Увидев Хазина однажды, лет десять назад, когда он зашел к Тане вместе с Ольгой, мать и устроила — разумеется, все же после их ухода — одну из самых чудовищных истерик, сразу, еще только с порога, учуяв в нем присутствие страшного всесжигающего духа, так живо напомнившего ей жуткие ее лагерные встречи с отчаявшимися, изошедшими злобой, готовыми на все людьми.
Это чуяла, впрочем, не только она: от него тянуло тюрьмой и лагерями. Выйдя из лагеря с твердыми понятиями о том, что (…) он и в этой нормальной для других жизни находил себя как бы в лагере (…) ожиданием. Говорили, что он даже спит не раздеваясь. Сблизившись с ним и иногда ночуя у него, Вирхов, пожалуй, мог подтвердить это. Даже само хазинское жилище напоминало чем-то лагерный барак, но он не делал ничего, чтобы устроить себе что-то получше, и не старался снять с себя страшную печать, распаляя в себе психологию преступника и (…).
Посмеиваться здесь над ним начали уже давно. Его любовь к историям о лагерных побегах, об отношениях уголовников и политических, о заключенных-женщинах, о сокамерниках, следователях и конвоирах, об этапах, пересыльных тюрьмах и т. д. для многих была утомительна. (О собственном хазинском побеге покойный Ольгин муж не упускал случая сказать ему, дослушав, как того ловили и вели и били ногами: «Вот видишь, сволочь, ты пытался бежать, а мы несли свой крест. Бог, видно, не попустил тебе отмотаться».) Как и все здесь, Хазин одно время пробовал и описать это в небольших рассказцах. Рассказцы, бытовые, лагерные по жанру, получались у него притчами, с довольно наивной проповедью и моралью, и по прочтении и автор, и слушатели обычно оставались не удовлетворены, взаимно обличая друг друга. Постоянно готовясь создать также и большую вещь, как он говорил, «осмысляющую и суммирующую его опыт», он, однако, все больше убеждался, что рожден не для литературы, а (…). Будучи при этом энергичен, он мог работать, но долго не находил настоящего применения своим силам. Соблазны одолевали его. Несколько лет подряд он являлся сюда, тщетно пытаясь подвигнуть здешних на исполнение своих безумных планов: заработать 20 тысяч огородом, высаживая ранней весной рассаду и продавая потом окрепшие саженцы на рынке, или наладить связь через посольство с эмигрантским издательством на предмет регулярной поставки и последующей перепродажи дефицитных книг. Года два он работал шофером такси, затем — жена его, добрая и толстая еврейка, ждала уже второго ребенка — устремился в науку, окончил экономический факультет, с первого курса которого его когда-то забрали, и в полгода собрал огромные кипы таблиц для диссертации, надеясь ни больше ни меньше как доказать с цифрами в руках (…), потом бросил и это.

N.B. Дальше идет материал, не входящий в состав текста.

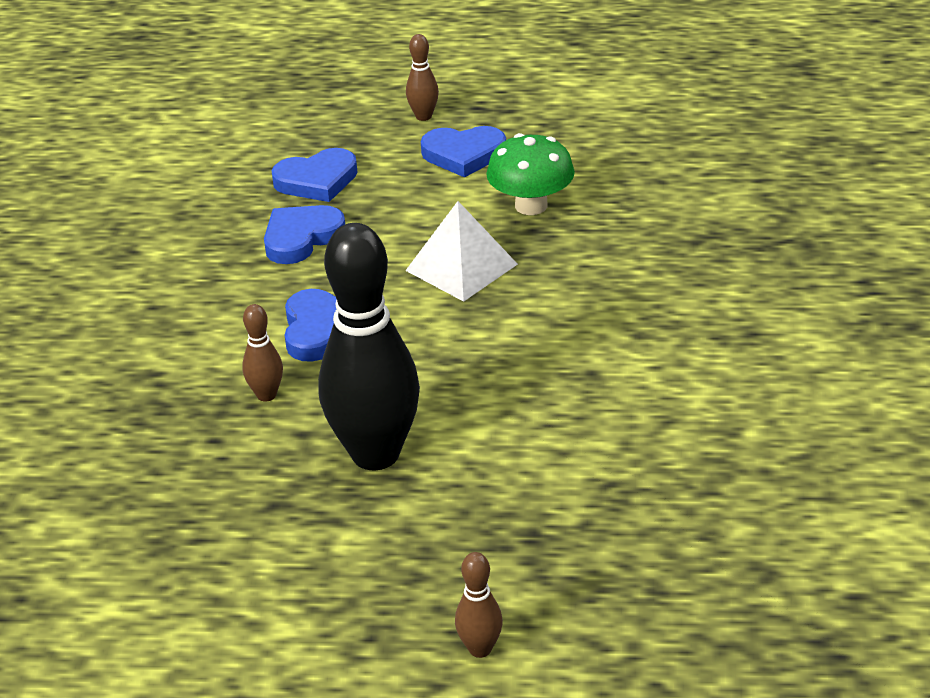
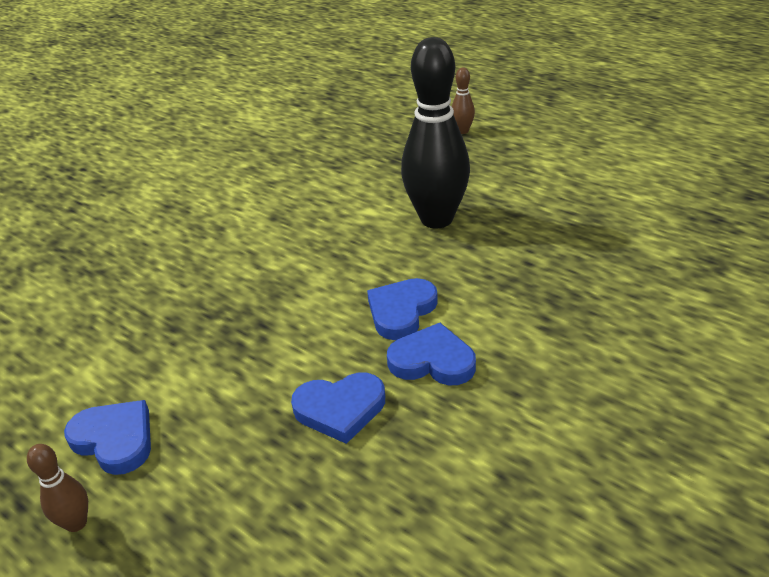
camera: 145 degrees left, 0 degrees up
(266, 395) = (474, 278): brown bowling pin -> none
(317, 180) = (263, 480): blue heart -> blue heart (432, 361)
(461, 267) = (256, 319): white pyramid -> none
(531, 205) = (145, 351): green mushroom -> none

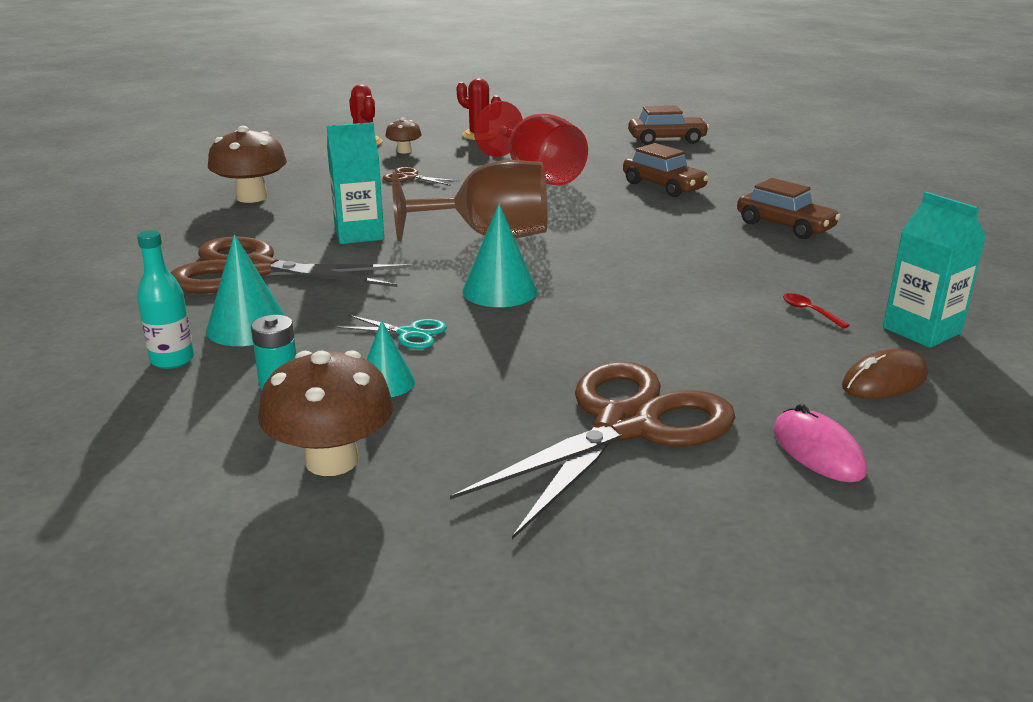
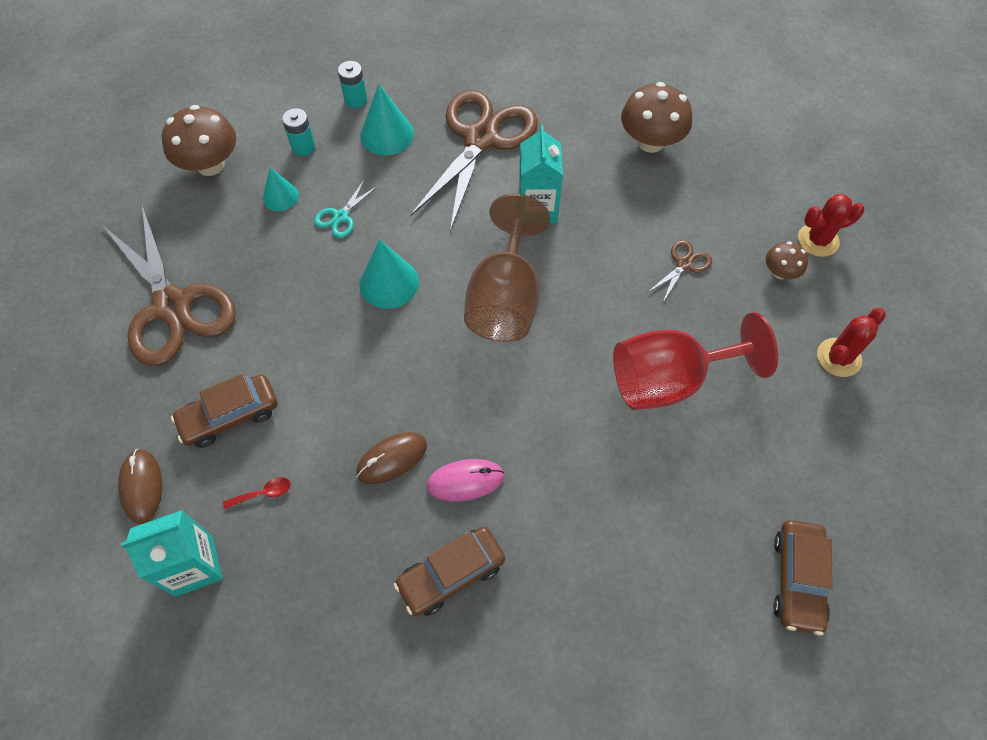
camera: 105 degrees right, 35 degrees up
(172, 360) = (356, 100): turquoise bottle -> turquoise battery
(663, 186) = (605, 500): brown car -> brown car (230, 416)
(708, 260) = (392, 459): none -> brown mouse
(817, 451) = (93, 398): pink mouse -> pink mouse (465, 481)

Но в чем-то он был постоянен и недавно наконец нашел себе людей, которых уже с большим правом мог назвать единомышленниками. С ними вместе он приобретал теперь имя в Москве, и «Голос» и «Би-би-си» часто говорили о нем.

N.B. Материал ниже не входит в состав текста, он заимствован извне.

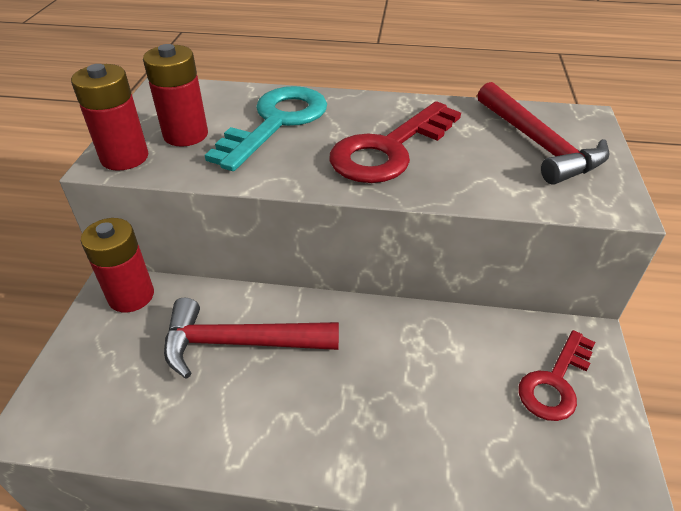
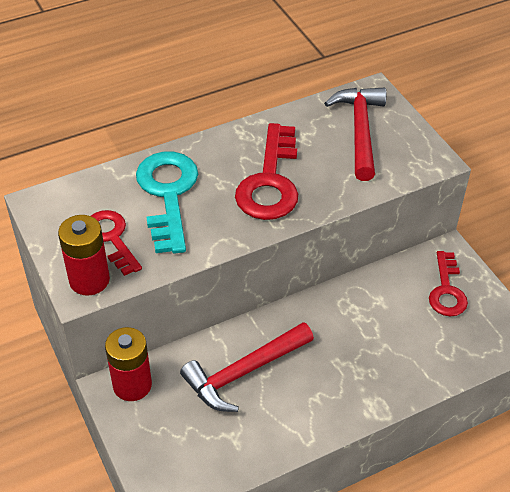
camera: 35 degrees left, 5 degrees up
(186, 135) = (111, 238): red battery -> red key
(538, 144) = (360, 131): red hammer -> red hammer turned 120 degrees counterclockwise

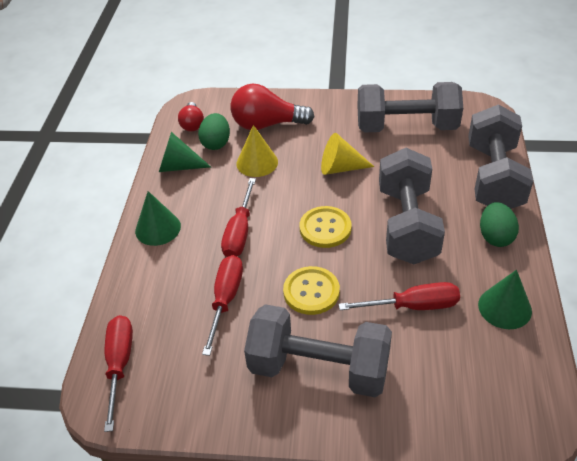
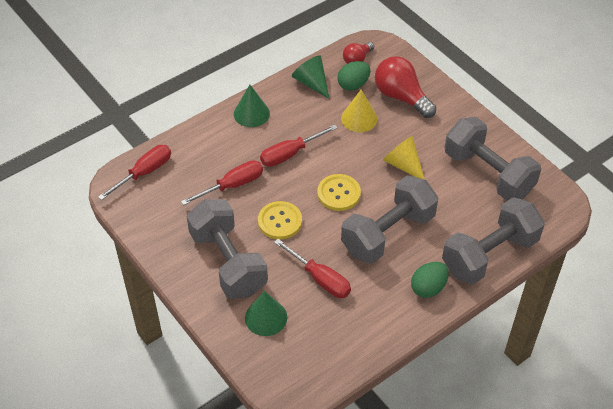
camera: 45 degrees right, 5 degrees up
(504, 307) = (367, 327): green cone -> green cone (266, 317)

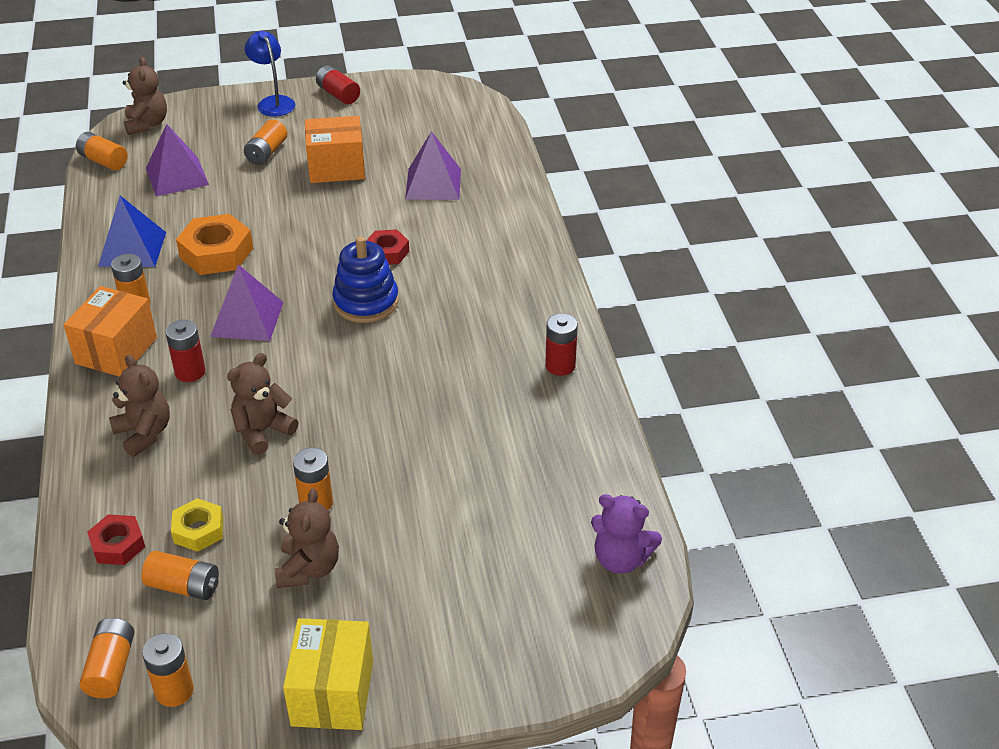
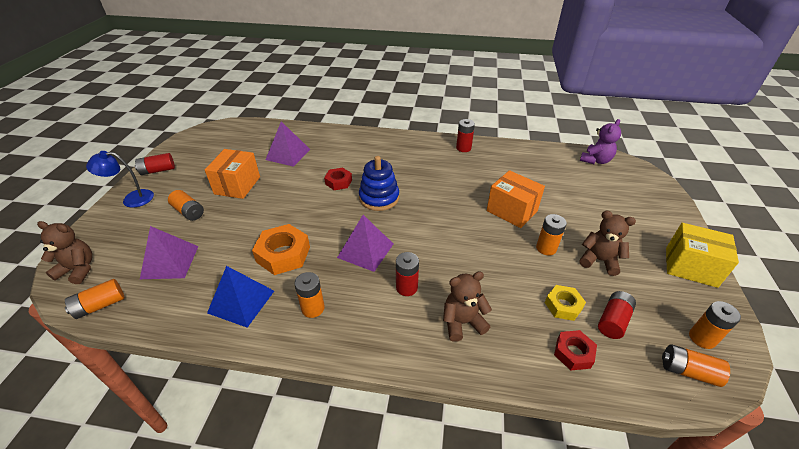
camera: 70 degrees left, 0 degrees up
(116, 351) = (362, 328): orange box -> orange box (512, 211)
(183, 586) = (613, 321): orange battery -> red battery
(262, 431) = (478, 261): brown teddy bear -> none

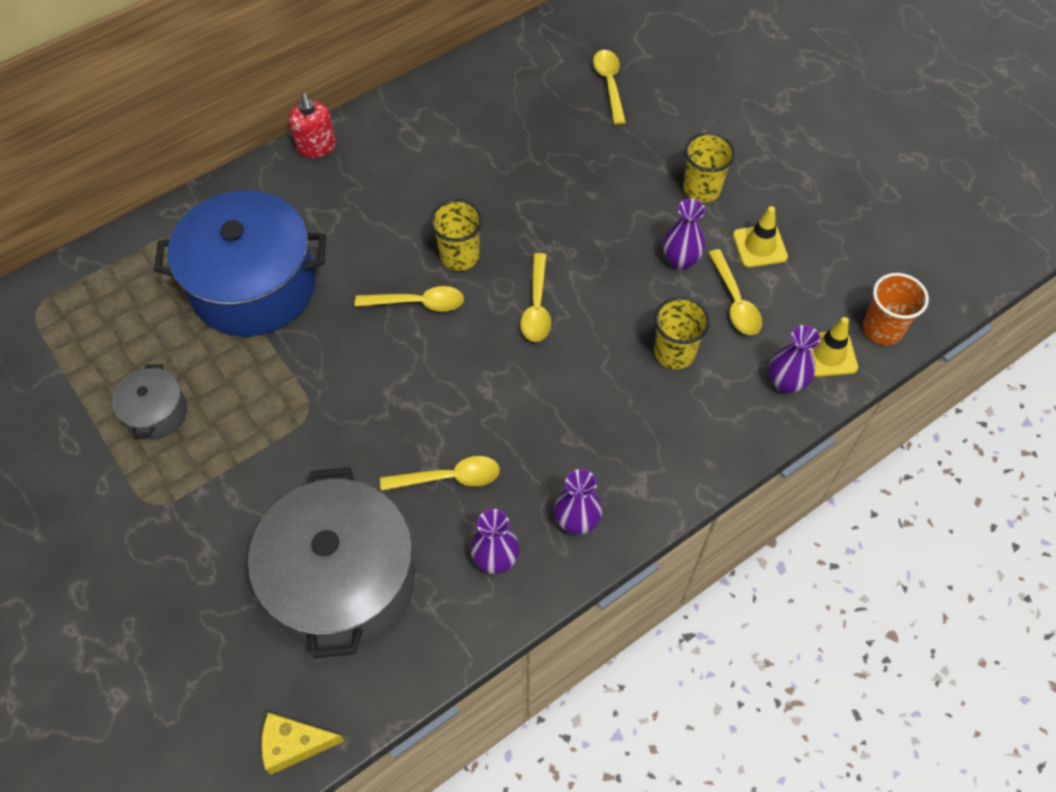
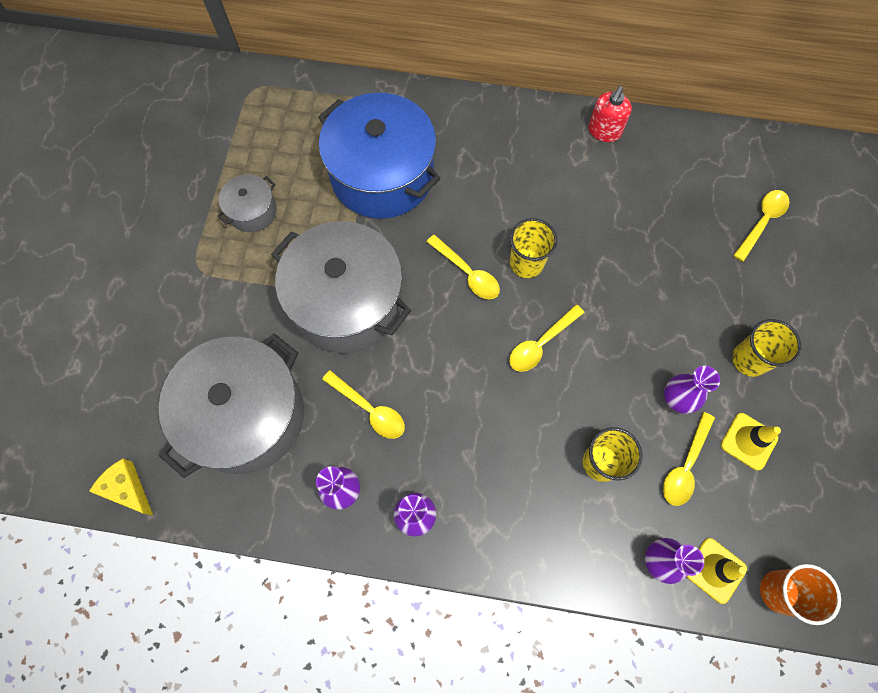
camera: 45 degrees right, 10 degrees up
(317, 147) = (511, 110): red soap dispenser -> red soap dispenser (604, 131)
(335, 412) = (347, 302): none -> grey pot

Сейчас он чувствовал, что обрел себя, лицо его озарялось светом свечи, которую он поставил нарочно прямо перед собой, усы его топорщились, он размахивал руками, но рассказывал в эту минуту не про побег, как думал Митя Каган, а про Одессу, куда только что ездил договариваться о поддержке с тамошними своими друзьями.